About this exercise: List every line in the data below that contains the string "values", copying each such line in full. Matching is case-sensitive.

[Chart analysis data]
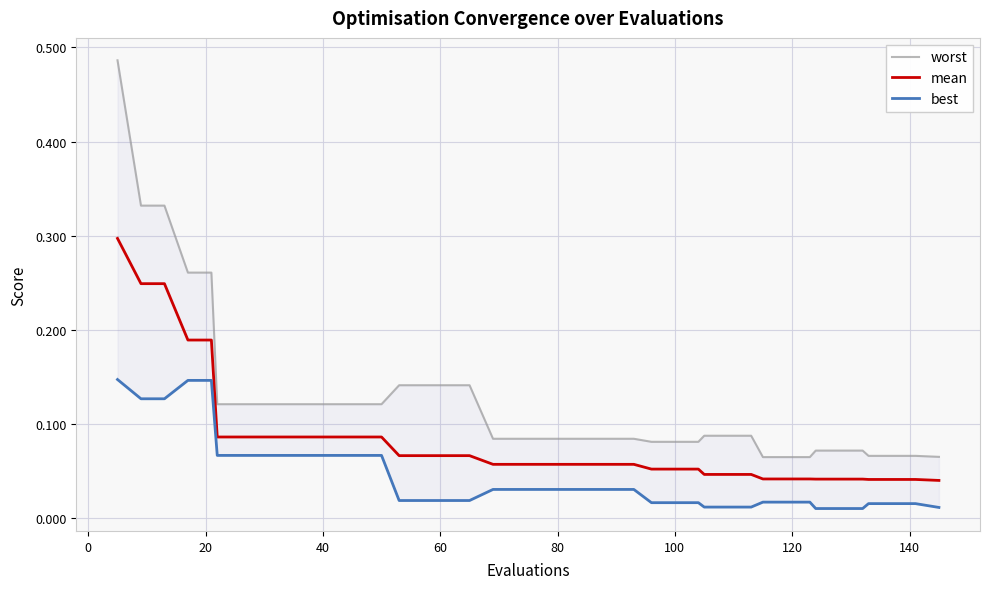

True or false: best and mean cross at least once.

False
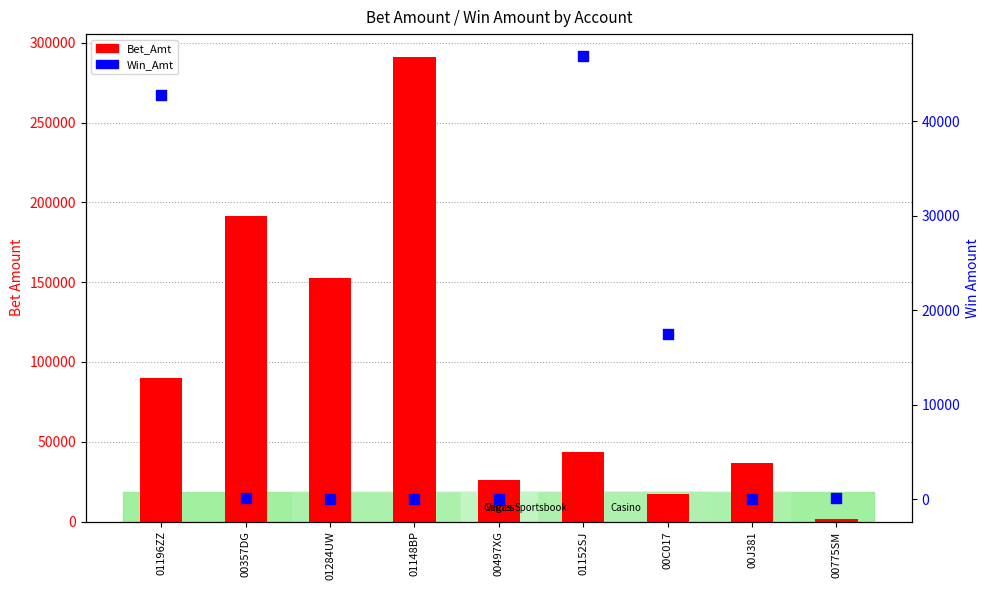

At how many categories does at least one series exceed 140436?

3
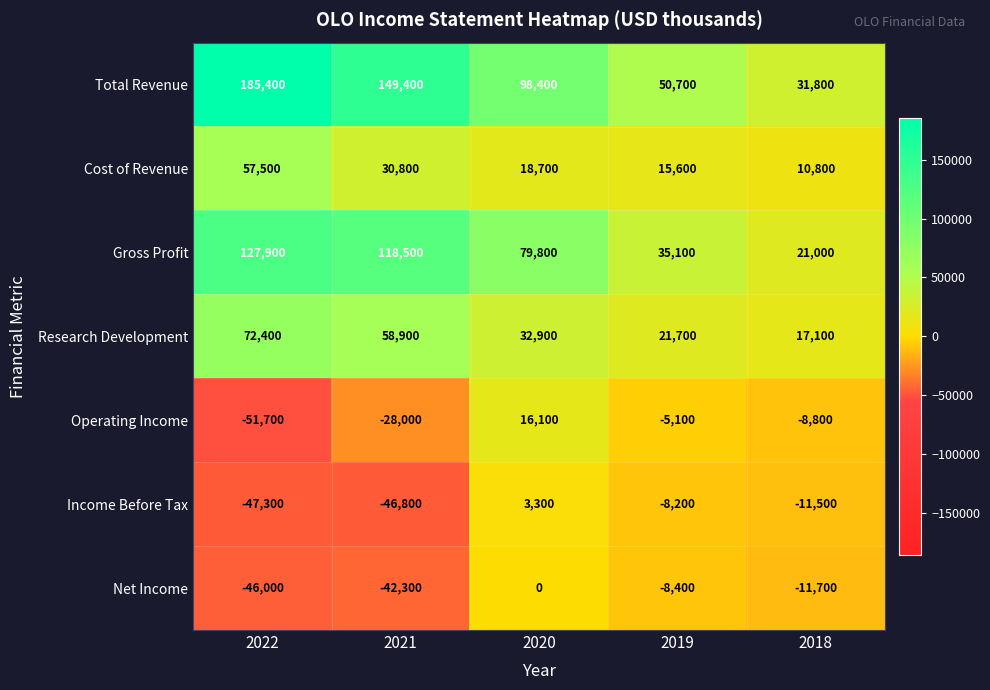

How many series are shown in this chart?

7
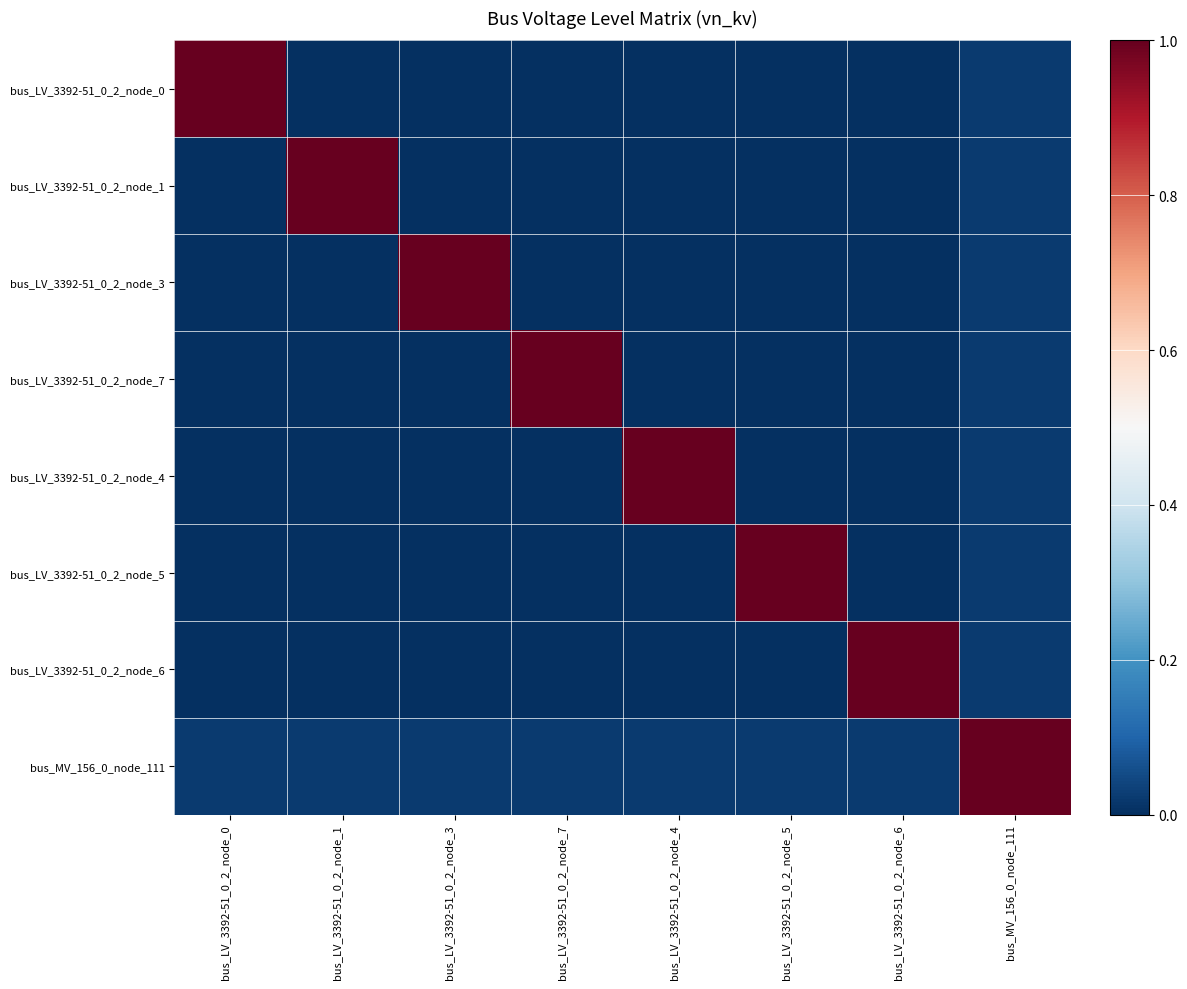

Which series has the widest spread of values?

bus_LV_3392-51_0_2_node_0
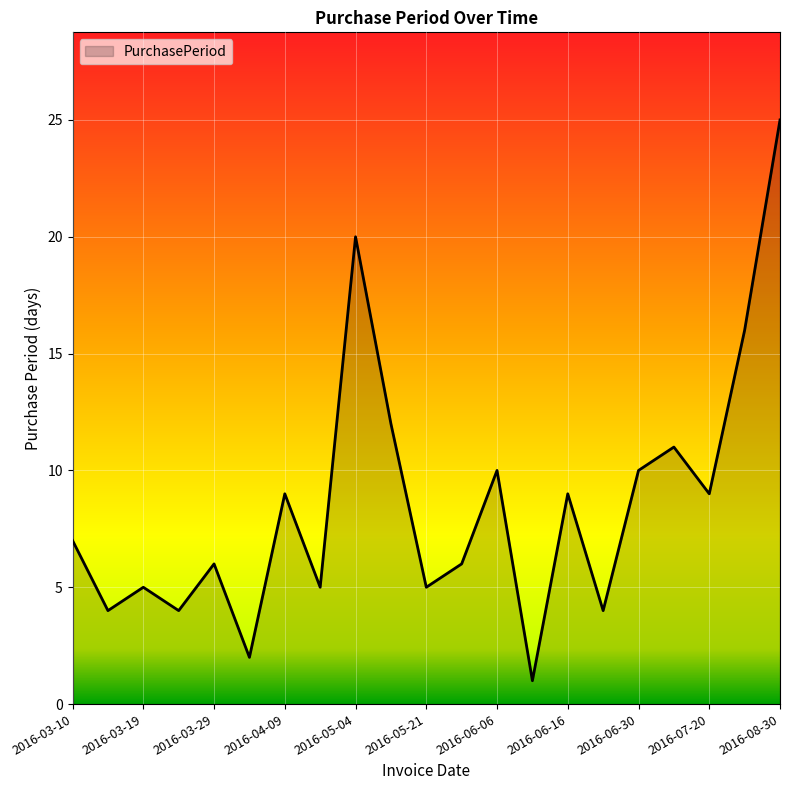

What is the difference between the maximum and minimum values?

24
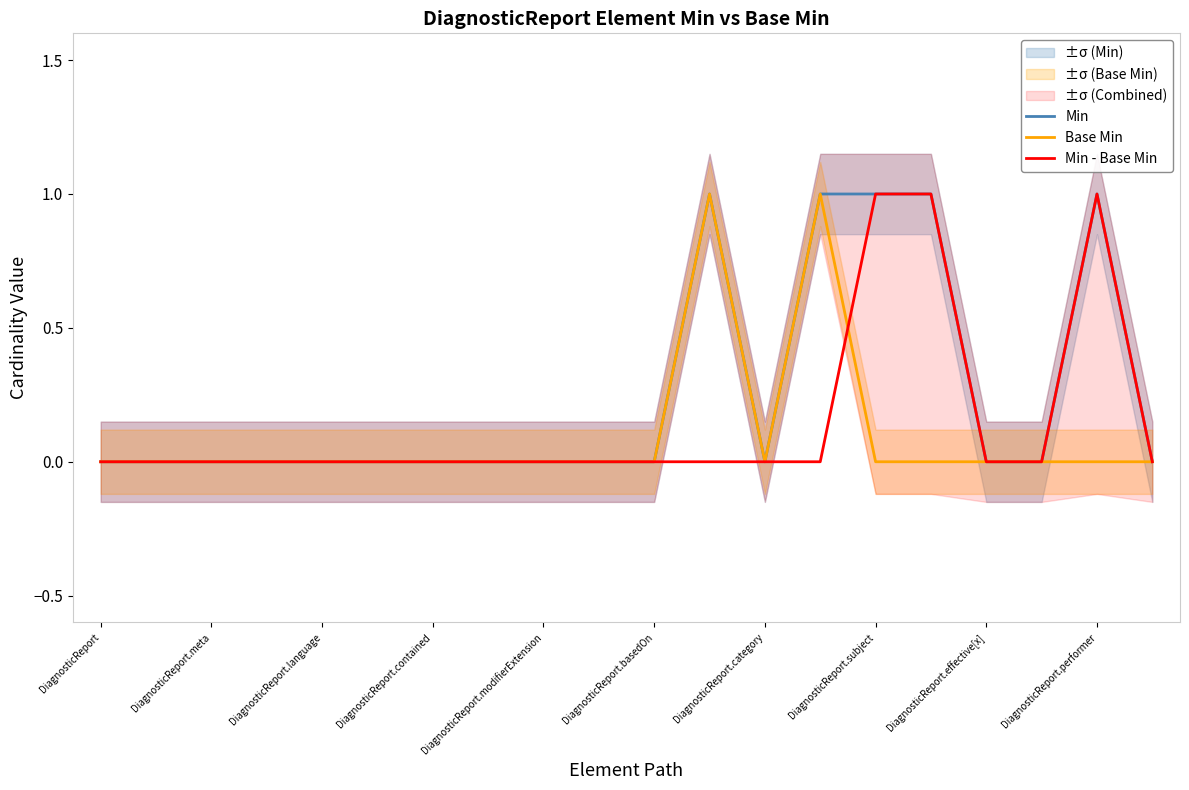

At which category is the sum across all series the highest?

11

Solution below:
Which series has the widest spread of values?
What is the difference between the maximum and minimum values?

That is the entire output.